Exercise objective> The required output is the lines below from the line containing "line: (1381, 559) -> (1423, 602), added" to the line containing "line: (966, 1649)", inclusive, retyped exactly. No other lines belong in it.

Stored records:
◆ ◆ ◆ ◆ ◆

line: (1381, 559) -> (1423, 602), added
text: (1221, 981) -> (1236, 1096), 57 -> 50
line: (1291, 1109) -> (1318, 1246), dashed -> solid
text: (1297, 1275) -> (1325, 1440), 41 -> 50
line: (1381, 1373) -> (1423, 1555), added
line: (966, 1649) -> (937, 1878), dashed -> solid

◆ ◆ ◆ ◆ ◆

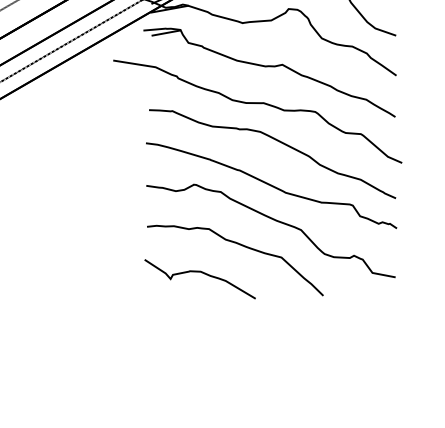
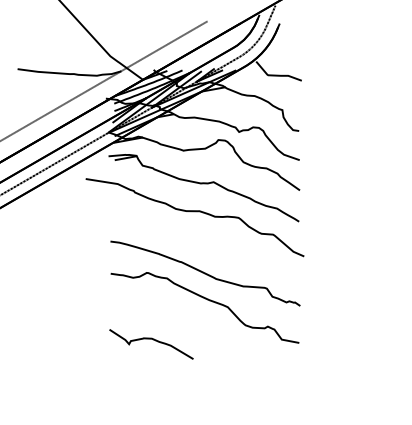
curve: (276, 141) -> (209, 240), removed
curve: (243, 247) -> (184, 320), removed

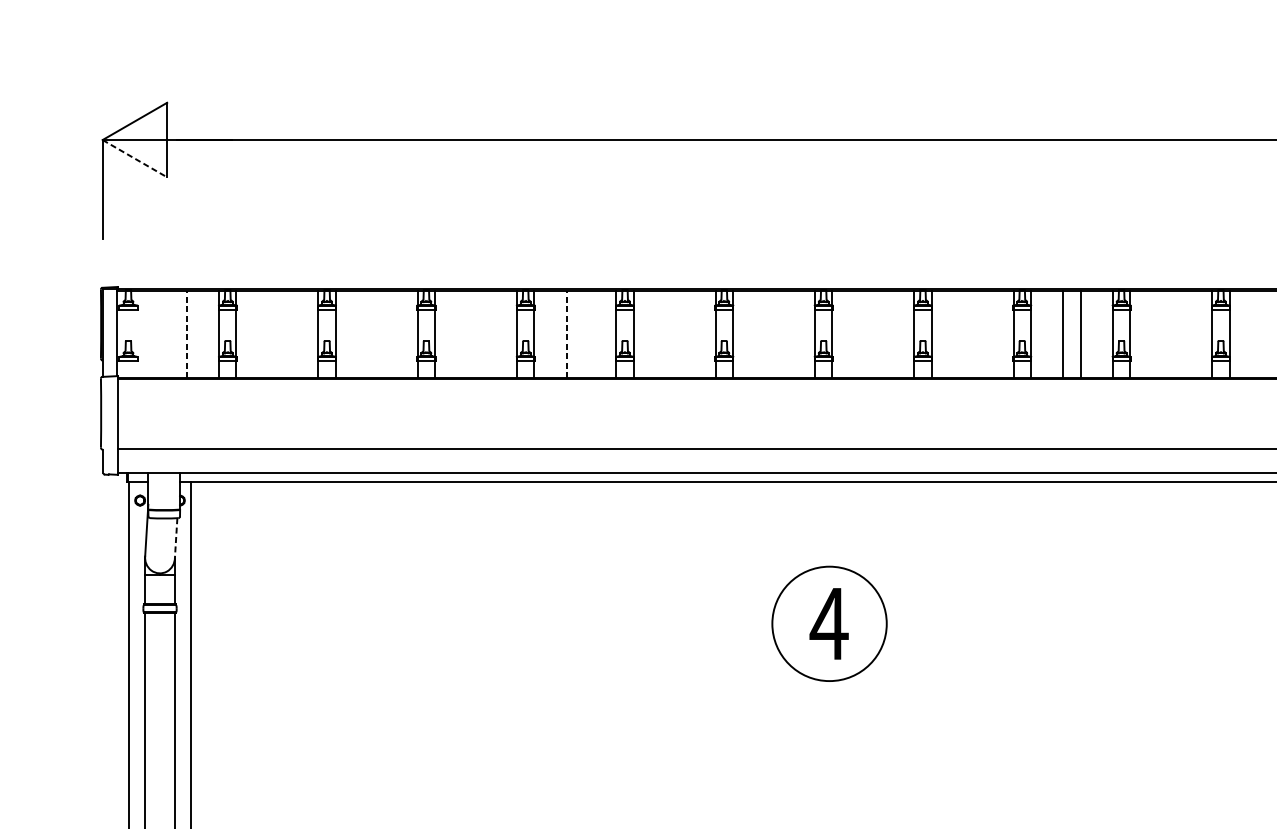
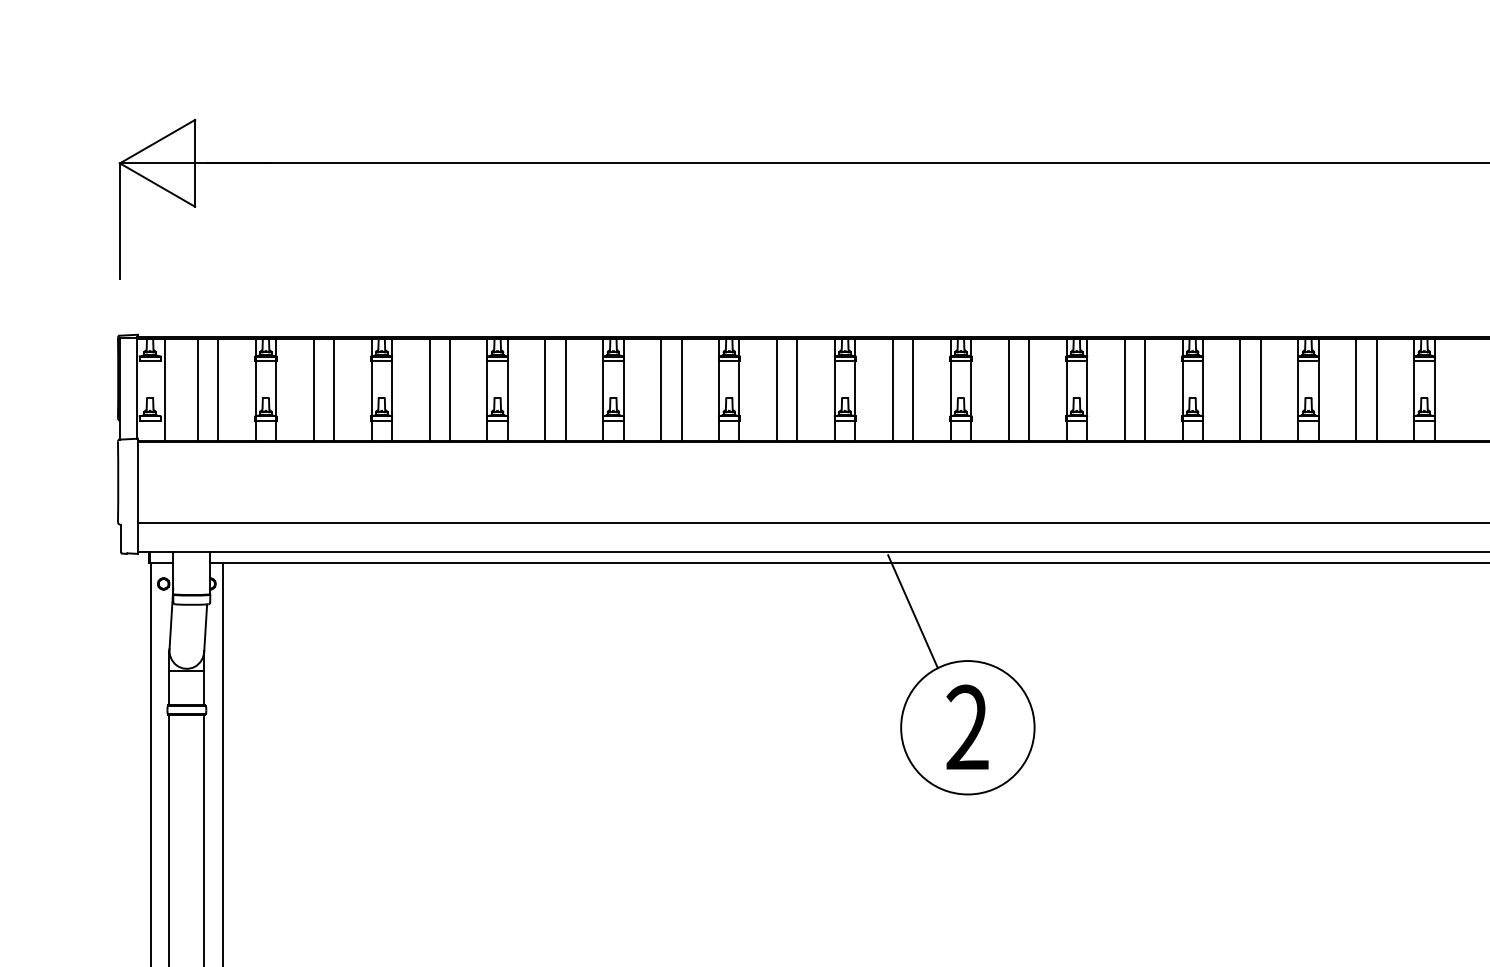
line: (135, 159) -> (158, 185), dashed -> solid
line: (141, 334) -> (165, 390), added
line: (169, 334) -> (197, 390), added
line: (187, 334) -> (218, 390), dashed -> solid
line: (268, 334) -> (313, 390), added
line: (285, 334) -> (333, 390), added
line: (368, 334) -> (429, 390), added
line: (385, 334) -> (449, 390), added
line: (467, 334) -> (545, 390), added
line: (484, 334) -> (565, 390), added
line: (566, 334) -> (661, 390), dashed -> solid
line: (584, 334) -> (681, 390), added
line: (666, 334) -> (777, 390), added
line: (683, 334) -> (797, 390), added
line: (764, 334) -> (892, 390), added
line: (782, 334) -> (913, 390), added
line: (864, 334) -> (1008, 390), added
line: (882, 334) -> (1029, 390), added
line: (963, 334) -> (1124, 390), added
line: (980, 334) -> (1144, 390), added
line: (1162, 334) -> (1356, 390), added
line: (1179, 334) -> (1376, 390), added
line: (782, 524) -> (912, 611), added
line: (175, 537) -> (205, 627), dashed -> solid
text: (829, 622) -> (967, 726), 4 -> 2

◆ ◆ ◆ ◆ ◆

Solved problem>
line: (1381, 559) -> (1423, 602), added
text: (1221, 981) -> (1236, 1096), 57 -> 50
line: (1291, 1109) -> (1318, 1246), dashed -> solid
text: (1297, 1275) -> (1325, 1440), 41 -> 50
line: (1381, 1373) -> (1423, 1555), added
line: (966, 1649) -> (937, 1878), dashed -> solid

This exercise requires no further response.